**What to work on:** Retype, word for word, every line of the records below starting at the one that contains "index tip: (582, 75)" and ending at the one that contains "pinky tip: (600, 122)"; include both of those lines and nothing more.

**Data items:**
- - - - -
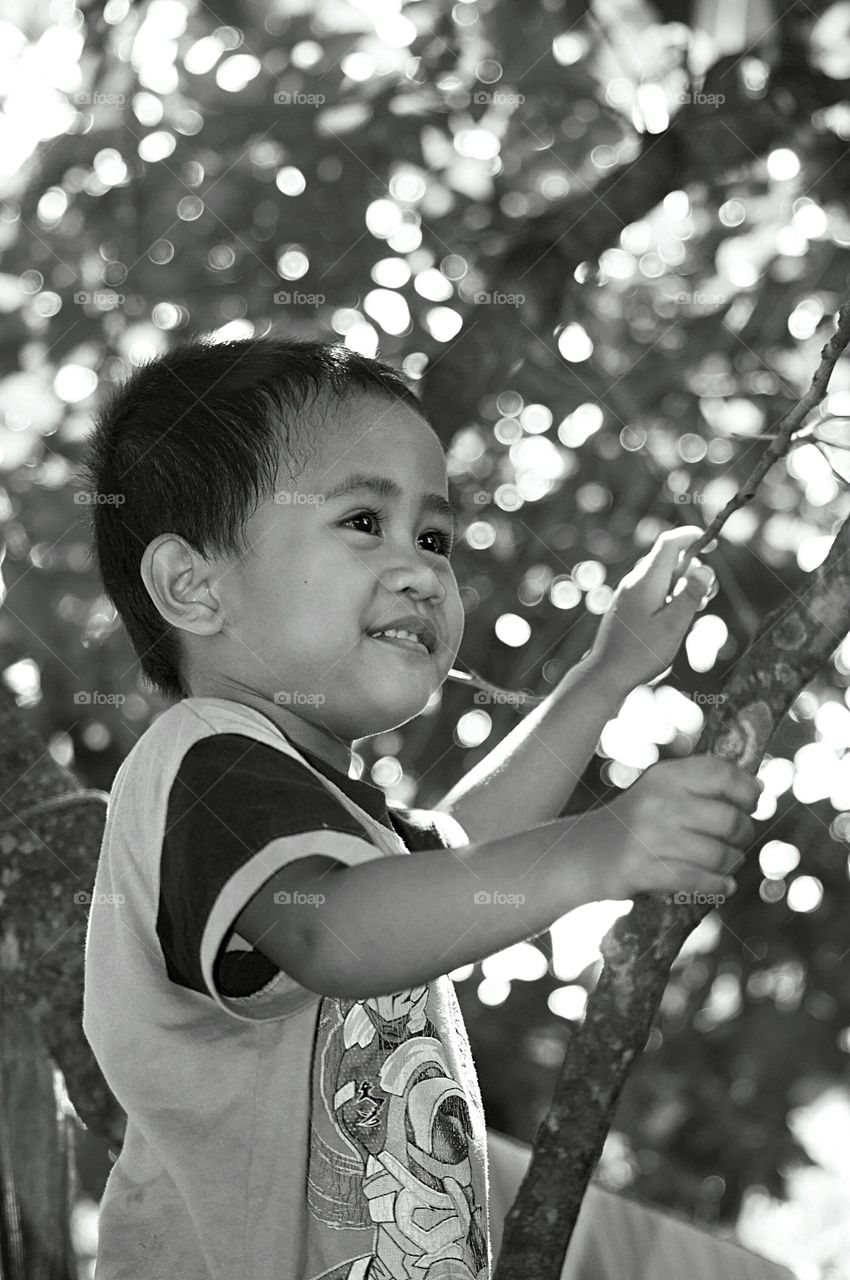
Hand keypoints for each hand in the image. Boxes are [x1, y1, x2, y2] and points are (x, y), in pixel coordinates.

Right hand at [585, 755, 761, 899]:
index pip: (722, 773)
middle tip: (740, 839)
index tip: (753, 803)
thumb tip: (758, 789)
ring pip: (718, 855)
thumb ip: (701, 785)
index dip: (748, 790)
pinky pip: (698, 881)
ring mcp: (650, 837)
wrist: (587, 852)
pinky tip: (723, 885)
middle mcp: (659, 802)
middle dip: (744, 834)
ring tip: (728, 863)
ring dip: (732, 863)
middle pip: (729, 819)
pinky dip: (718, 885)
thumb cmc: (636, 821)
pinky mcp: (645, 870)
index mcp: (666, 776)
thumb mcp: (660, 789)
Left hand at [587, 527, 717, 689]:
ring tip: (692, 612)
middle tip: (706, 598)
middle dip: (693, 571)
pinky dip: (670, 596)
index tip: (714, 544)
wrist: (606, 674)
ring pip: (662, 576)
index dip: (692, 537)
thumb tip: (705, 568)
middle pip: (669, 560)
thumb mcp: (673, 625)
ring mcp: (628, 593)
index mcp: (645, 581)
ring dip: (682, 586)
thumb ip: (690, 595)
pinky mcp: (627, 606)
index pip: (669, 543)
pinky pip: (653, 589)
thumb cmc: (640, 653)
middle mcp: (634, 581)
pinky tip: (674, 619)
- - - - -
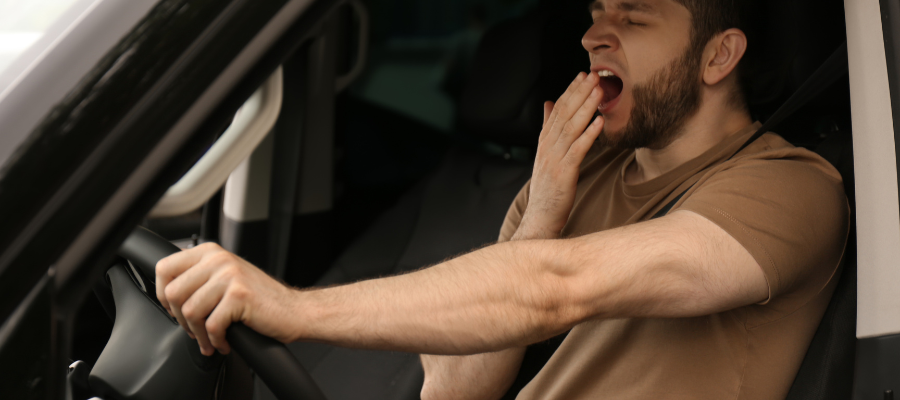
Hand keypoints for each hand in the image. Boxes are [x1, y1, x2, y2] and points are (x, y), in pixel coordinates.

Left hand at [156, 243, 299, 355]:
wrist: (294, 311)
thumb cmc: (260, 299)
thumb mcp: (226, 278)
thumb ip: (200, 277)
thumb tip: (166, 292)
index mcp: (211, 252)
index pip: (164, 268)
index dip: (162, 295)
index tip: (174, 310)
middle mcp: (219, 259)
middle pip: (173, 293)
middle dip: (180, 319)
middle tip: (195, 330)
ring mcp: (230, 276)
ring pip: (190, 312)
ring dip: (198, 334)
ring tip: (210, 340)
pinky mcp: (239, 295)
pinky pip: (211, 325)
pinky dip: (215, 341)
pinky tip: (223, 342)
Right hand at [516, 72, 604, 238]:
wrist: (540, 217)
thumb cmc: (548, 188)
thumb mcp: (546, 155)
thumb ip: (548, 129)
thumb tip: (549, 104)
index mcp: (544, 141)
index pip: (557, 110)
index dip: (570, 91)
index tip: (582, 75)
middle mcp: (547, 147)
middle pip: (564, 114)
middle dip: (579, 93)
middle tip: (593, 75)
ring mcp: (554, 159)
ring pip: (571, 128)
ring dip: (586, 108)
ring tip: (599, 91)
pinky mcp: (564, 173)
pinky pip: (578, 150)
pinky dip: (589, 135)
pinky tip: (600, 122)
- - - - -
**Response to this task:**
index tip: (582, 75)
middle mcp: (547, 147)
middle pip: (564, 114)
middle dip: (579, 93)
middle tip: (593, 75)
ring mcp: (554, 159)
ring pip: (571, 128)
ring dip: (586, 108)
ring tip: (599, 91)
pinky mcp: (564, 173)
pinky pip: (578, 150)
pinky dip: (589, 135)
pinky tip: (600, 122)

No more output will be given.